Un pourcentage important des donateurs sont des soldats de Tsahal
« Les militaires de Tsahal représentent un pourcentage important des donneurs », précise Yehudit Itiel, directeur de la base de données nationale des donneurs de moelle osseuse de l’association Ezer MiZion, qui ajoute : « En 2023, 496 dons ont été effectués, dont 408 provenaient de donateurs passés par l’armée. Au total, depuis la création de la base de données, 5490 dons ont été enregistrés, dont 3863 proviennent de donateurs ayant rejoint l’armée. Pendant la guerre, cela nous a très fortement saisis. »
Selon les statistiques il y a une chance sur un million d’être compatible pour un don de moelle osseuse. Comment, dans un si petit pays que le nôtre, peut-on trouver autant de candidats qui “matchent”, et en plus avec une très forte proportion au sein de l’armée ?
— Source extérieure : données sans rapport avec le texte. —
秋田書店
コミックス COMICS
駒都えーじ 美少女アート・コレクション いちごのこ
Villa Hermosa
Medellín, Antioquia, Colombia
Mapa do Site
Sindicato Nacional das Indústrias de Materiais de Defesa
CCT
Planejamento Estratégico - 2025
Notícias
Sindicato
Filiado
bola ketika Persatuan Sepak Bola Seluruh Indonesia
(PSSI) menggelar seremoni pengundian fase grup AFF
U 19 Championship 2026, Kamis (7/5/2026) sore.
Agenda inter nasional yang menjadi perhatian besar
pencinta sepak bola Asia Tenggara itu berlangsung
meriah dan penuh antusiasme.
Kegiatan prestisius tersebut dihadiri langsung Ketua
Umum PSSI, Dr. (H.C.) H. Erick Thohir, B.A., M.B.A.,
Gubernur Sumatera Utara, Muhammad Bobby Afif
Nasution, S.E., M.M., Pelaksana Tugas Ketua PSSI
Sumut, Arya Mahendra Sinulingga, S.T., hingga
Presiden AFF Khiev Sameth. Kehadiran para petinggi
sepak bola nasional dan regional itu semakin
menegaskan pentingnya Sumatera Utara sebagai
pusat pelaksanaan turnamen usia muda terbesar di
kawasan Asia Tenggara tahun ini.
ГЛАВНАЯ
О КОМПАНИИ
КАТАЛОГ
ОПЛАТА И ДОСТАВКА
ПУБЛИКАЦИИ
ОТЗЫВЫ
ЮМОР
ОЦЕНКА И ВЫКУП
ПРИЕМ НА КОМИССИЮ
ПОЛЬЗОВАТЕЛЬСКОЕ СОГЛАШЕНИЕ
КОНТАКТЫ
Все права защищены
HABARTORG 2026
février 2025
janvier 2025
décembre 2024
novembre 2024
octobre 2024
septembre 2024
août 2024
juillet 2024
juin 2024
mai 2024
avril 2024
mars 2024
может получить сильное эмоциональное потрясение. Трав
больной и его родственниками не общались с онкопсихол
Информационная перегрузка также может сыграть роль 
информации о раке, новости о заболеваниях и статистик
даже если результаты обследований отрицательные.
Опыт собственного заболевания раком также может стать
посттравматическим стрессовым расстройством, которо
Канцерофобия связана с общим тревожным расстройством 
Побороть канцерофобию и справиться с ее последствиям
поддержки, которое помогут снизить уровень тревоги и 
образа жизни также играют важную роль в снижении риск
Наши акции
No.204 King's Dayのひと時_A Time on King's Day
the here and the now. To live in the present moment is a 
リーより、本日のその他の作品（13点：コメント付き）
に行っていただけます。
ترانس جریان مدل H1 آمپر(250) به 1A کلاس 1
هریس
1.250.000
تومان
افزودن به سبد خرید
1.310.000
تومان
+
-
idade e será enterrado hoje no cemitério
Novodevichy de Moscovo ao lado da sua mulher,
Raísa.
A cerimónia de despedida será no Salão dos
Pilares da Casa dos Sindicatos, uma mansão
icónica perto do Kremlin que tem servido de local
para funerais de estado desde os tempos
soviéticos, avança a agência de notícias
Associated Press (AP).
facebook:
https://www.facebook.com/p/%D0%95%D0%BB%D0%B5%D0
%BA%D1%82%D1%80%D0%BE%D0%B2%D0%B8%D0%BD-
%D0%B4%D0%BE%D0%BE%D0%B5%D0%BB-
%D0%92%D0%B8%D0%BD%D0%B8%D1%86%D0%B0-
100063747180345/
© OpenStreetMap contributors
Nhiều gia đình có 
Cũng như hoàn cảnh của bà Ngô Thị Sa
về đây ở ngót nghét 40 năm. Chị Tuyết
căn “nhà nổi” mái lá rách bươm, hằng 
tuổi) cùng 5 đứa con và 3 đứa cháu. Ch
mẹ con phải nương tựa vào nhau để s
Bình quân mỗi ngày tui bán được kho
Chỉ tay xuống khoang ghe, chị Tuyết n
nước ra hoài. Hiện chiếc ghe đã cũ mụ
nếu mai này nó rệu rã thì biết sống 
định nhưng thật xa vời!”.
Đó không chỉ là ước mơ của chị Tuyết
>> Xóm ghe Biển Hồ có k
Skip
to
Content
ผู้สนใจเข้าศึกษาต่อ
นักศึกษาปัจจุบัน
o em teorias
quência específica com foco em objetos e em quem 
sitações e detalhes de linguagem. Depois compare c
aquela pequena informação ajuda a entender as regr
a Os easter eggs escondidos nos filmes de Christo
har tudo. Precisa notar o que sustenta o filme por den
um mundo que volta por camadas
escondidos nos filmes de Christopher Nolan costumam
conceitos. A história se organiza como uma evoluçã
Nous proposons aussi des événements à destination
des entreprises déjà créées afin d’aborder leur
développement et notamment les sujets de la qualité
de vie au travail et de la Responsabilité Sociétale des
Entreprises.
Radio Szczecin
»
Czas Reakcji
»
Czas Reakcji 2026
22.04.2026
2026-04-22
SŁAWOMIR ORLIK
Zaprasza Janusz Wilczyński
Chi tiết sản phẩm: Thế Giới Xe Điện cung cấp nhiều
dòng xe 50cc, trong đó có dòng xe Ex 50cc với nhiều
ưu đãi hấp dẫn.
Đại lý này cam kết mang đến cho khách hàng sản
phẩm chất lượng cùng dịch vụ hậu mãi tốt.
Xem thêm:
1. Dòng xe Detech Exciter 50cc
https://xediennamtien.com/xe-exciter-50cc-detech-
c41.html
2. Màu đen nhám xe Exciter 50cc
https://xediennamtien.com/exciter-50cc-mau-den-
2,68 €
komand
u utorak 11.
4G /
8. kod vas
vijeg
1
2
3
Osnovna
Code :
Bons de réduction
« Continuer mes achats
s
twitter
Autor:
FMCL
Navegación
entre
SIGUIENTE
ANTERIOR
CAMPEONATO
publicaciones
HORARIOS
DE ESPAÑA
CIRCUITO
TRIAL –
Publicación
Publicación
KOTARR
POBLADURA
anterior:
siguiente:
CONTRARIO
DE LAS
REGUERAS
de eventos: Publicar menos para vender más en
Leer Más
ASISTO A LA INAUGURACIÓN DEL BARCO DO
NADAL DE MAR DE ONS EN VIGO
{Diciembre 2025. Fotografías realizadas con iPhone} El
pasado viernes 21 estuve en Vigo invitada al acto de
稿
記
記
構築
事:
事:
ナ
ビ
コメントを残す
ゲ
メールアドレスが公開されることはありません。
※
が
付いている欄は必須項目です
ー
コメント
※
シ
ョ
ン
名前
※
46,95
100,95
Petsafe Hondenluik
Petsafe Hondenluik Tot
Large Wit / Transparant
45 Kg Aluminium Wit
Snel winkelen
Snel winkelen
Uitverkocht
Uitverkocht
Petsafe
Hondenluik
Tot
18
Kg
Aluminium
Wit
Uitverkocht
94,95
Un patient qui a besoin de recevoir un don de moelle osseuse subit un traitement très agressif avant la greffe. S’il ne reçoit pas le don, cela peut lui coûter la vie. Cette année, Il a fallu trouver des solutions avec l’armée car les soldats étaient tous partis au combat. Pendant la guerre, nous avons eu le privilège de voir nos héros sauver des vies, pas seulement sur le champ de bataille. Nous avons vu leurs efforts et leur engagement pour venir contribuer à sauver la vie d’une personne qu’ils ne connaissaient pas. Ce sentiment prend une dimension particulière cette année où nous avons perdu tant de nos concitoyens.